Out of the recessionary rubble the “German model” stands tall in economic and policy circles for its resiliency and productivity. The Eurozone may be cracking but the German export machine keeps turning out world-beating manufactured goods with characteristic efficiency. Although fresh scrutiny is rightfully exposing weaknesses in corners of the German economy, experts concerned with the productive sector of the U.S. economy are turning to Germany for lessons.

We at the Metro Program count ourselves among the German industrial sector’s admirers. Just last week, a forum we hosted on why--and which--manufacturing matters lauded the country’s apprenticeship system, high-road shop floor practices, and best-in-class Fraunhofer research institutions, which provide applied R&D services to small- and medium-sized enterprises (SMEs).

Given our worldview, it should come as no surprise that another program has caught our attention: the “Leading-Edge Cluster Competition," or officially “Spitzencluster Wettbewerb.”

The competition should be lauded for its purposeful scale and design.

### DATASET EXTRACT
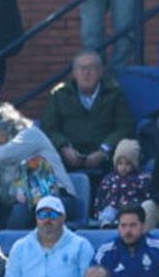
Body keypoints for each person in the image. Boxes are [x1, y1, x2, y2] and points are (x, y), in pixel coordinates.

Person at [0, 103, 75, 228]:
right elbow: (9, 199)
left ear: (8, 127)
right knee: (14, 210)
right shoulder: (1, 157)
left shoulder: (31, 135)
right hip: (27, 205)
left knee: (20, 210)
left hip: (59, 198)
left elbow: (8, 153)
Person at [41, 52, 135, 181]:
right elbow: (49, 127)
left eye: (91, 68)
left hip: (105, 156)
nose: (86, 73)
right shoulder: (60, 95)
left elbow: (125, 127)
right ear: (74, 73)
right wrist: (64, 148)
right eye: (82, 68)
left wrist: (104, 151)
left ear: (100, 71)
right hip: (67, 155)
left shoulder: (114, 94)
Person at [2, 197, 93, 277]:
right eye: (42, 215)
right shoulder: (20, 247)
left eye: (53, 215)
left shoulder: (81, 245)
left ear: (63, 218)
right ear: (36, 218)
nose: (47, 220)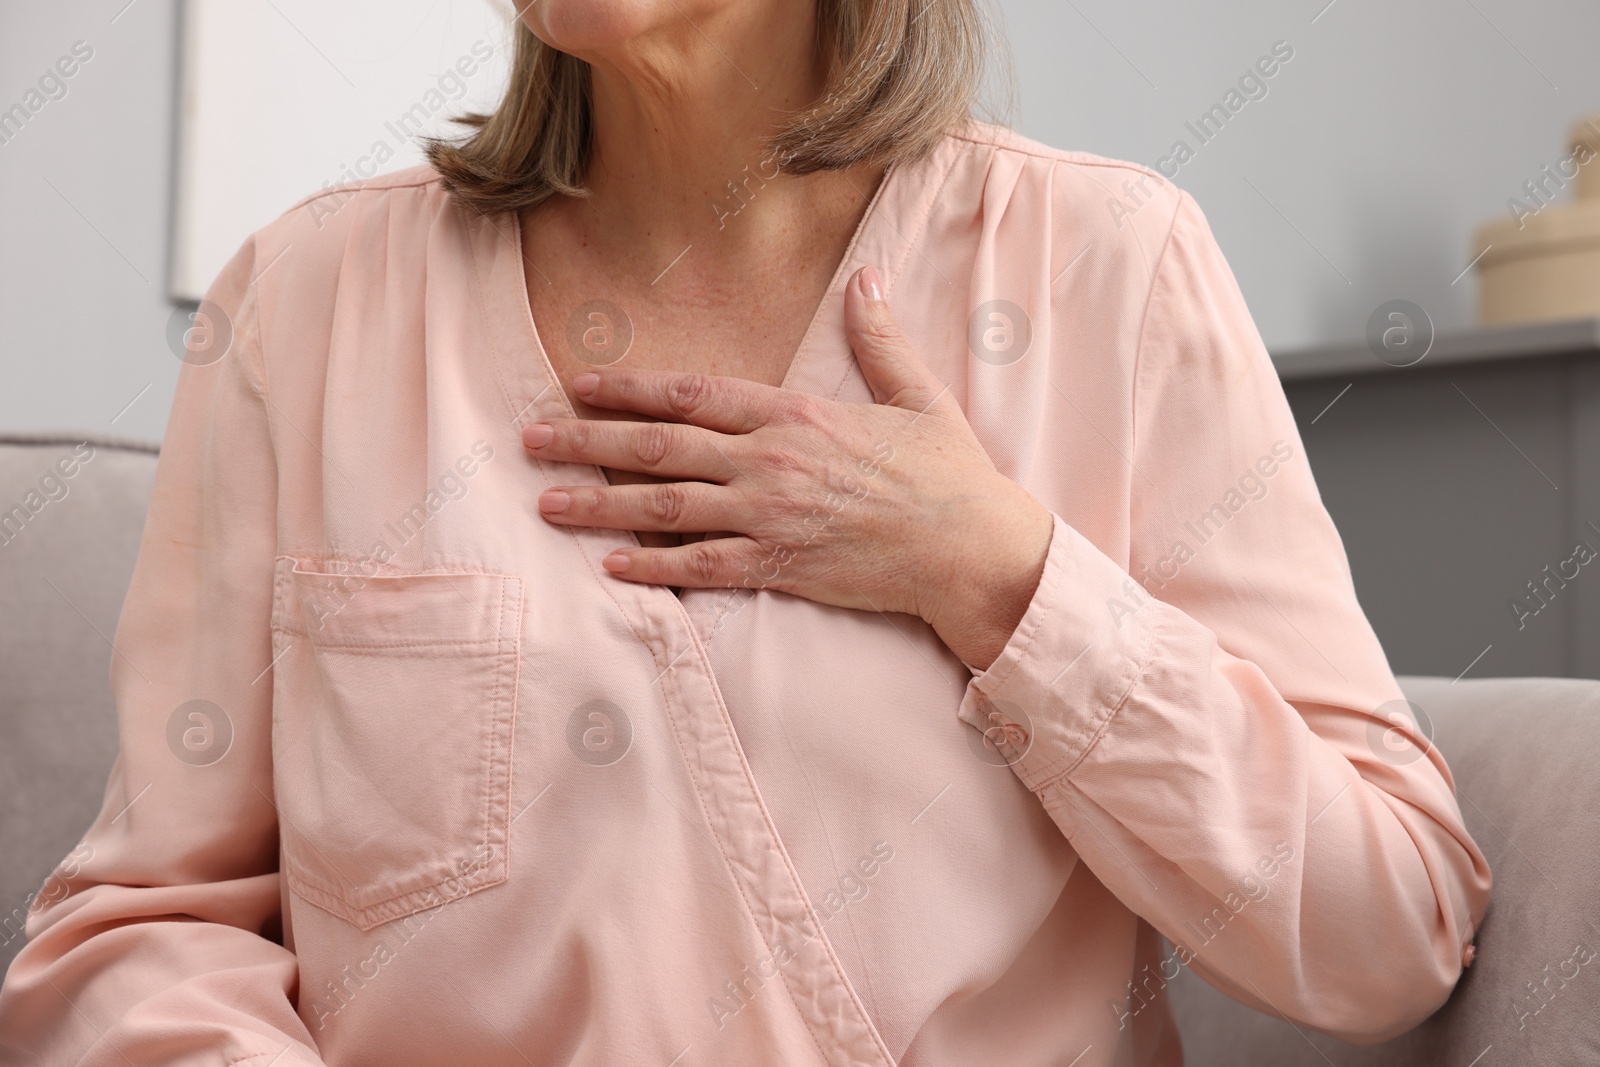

### DIRECTIONS
Copy the passage of the German industrial policy excerpt starting with "Out of the recessionary" and going on through "Germany for lessons.", word for word.

### RESPONSE FOR THIS EXERCISE
Out of the recessionary rubble the “German model” stands tall in economic and policy circles for its resiliency and productivity. The Eurozone may be cracking but the German export machine keeps turning out world-beating manufactured goods with characteristic efficiency. Although fresh scrutiny is rightfully exposing weaknesses in corners of the German economy, experts concerned with the productive sector of the U.S. economy are turning to Germany for lessons.